* What is needed
Write out every line below word for word, but leave the pictures out.

Short-answer tasks on charts:
====

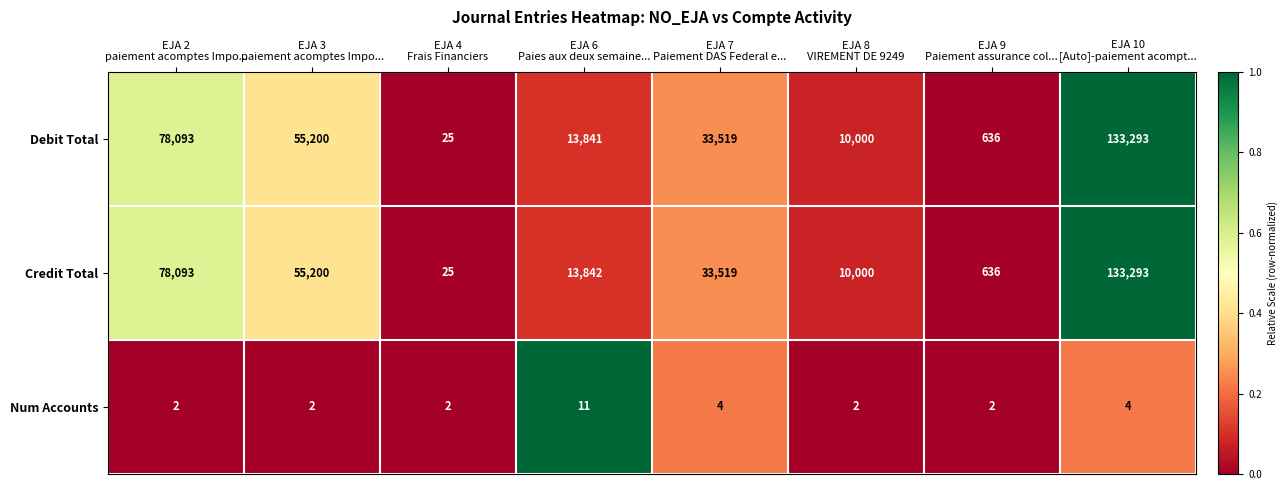

Which series has the largest total across all categories?

Credit Total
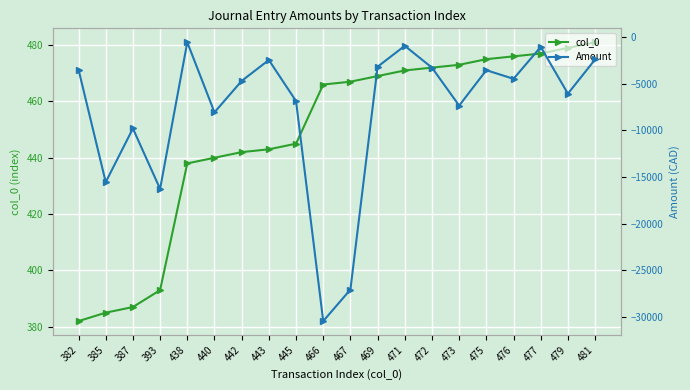

True or false: col_0 and Amount intersect in this chart.

False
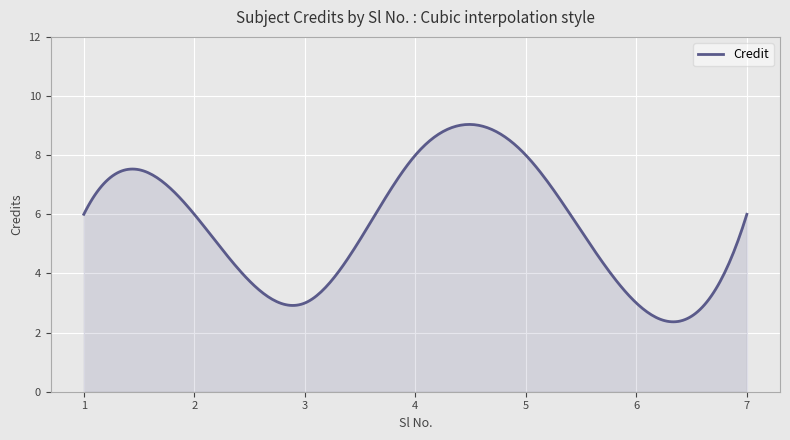

How many lines are shown in the chart?

1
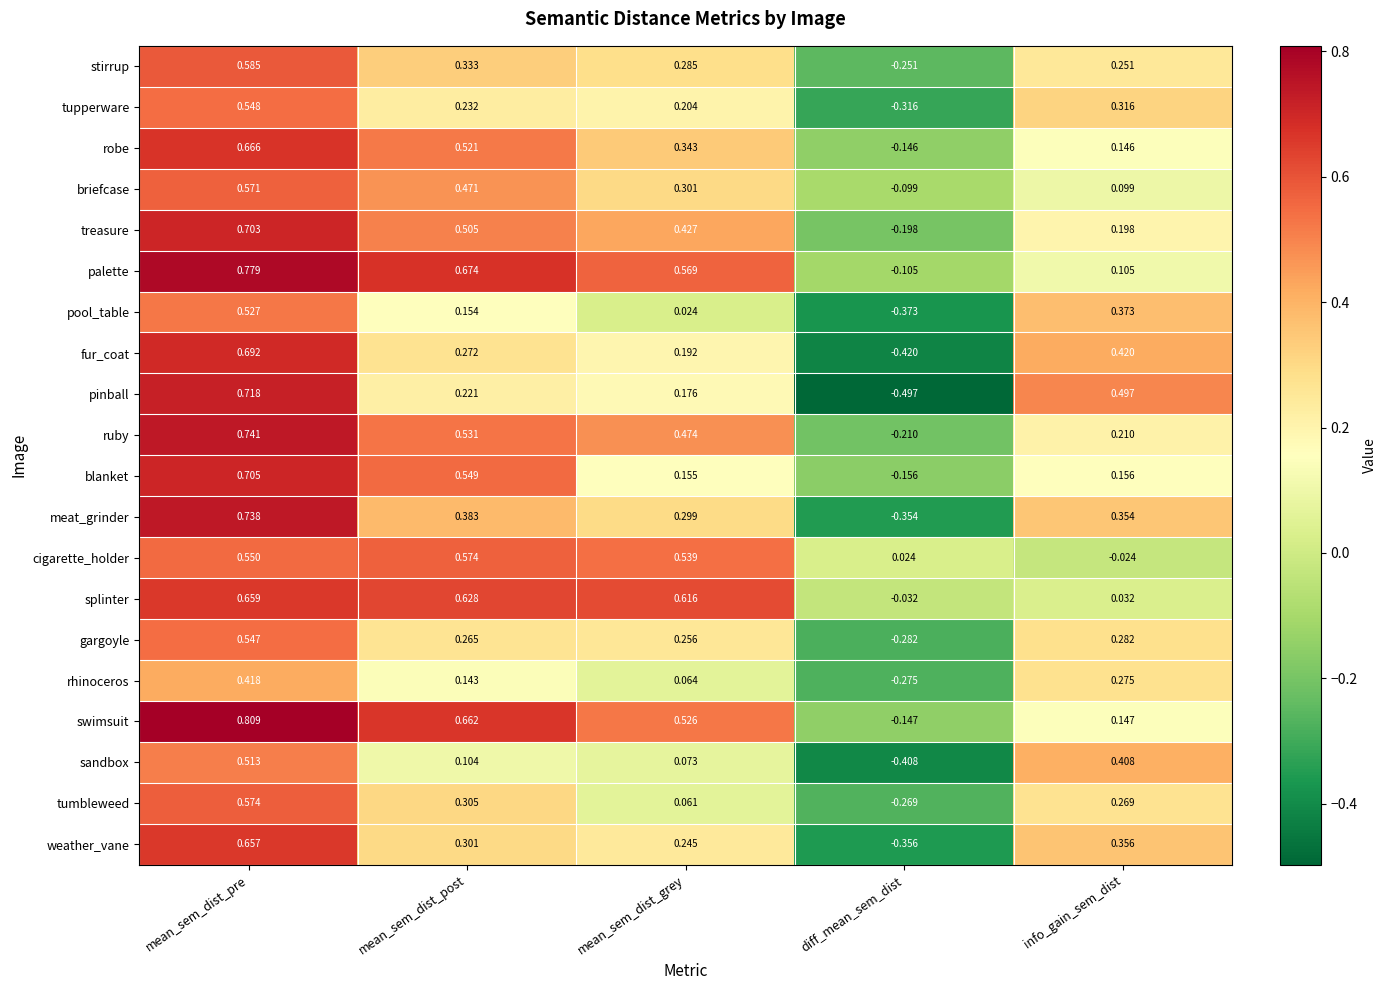

Is the value of treasure at mean_sem_dist_grey greater than the value of blanket at diff_mean_sem_dist?

Yes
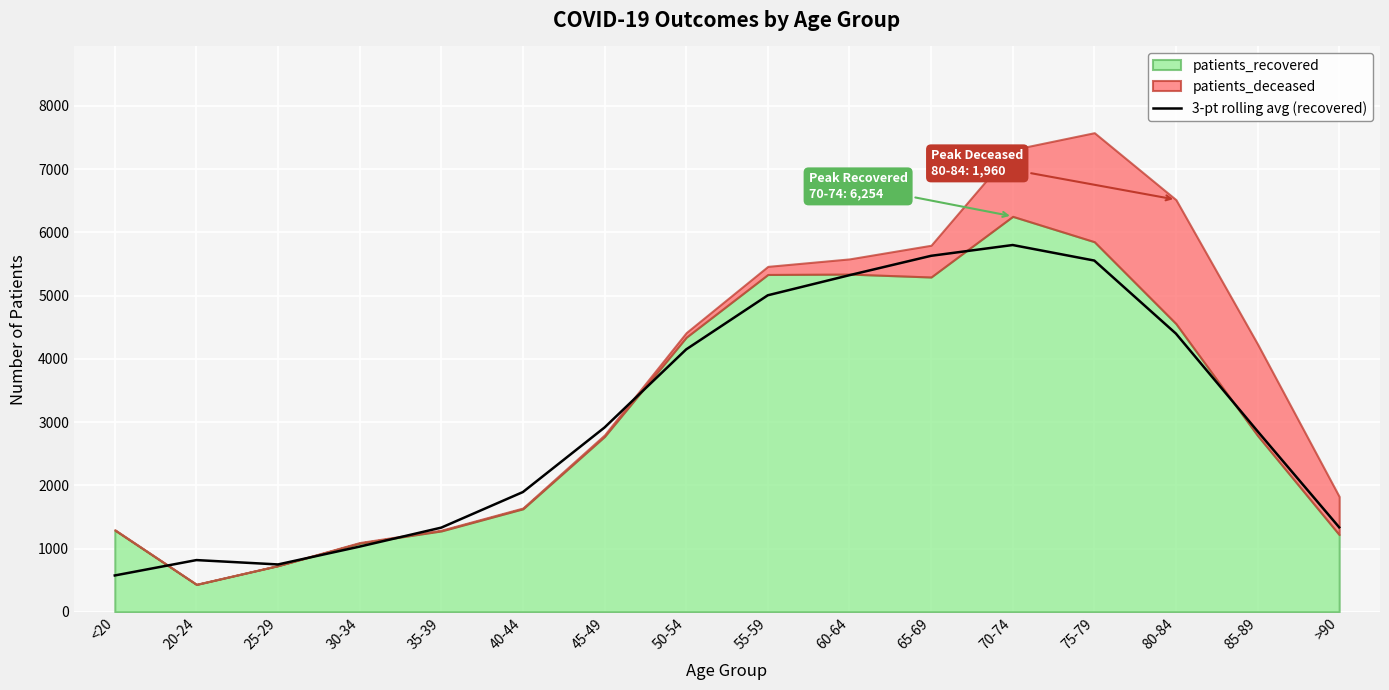

The value of 3-pt rolling avg (recovered) at 55-59 is 2665.4. True or false?

False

====

* Task output
Which series has the largest total across all categories?

Credit Total

True or false: col_0 and Amount intersect in this chart.

False

How many lines are shown in the chart?

1

Is the value of treasure at mean_sem_dist_grey greater than the value of blanket at diff_mean_sem_dist?

Yes

The value of 3-pt rolling avg (recovered) at 55-59 is 2665.4. True or false?

False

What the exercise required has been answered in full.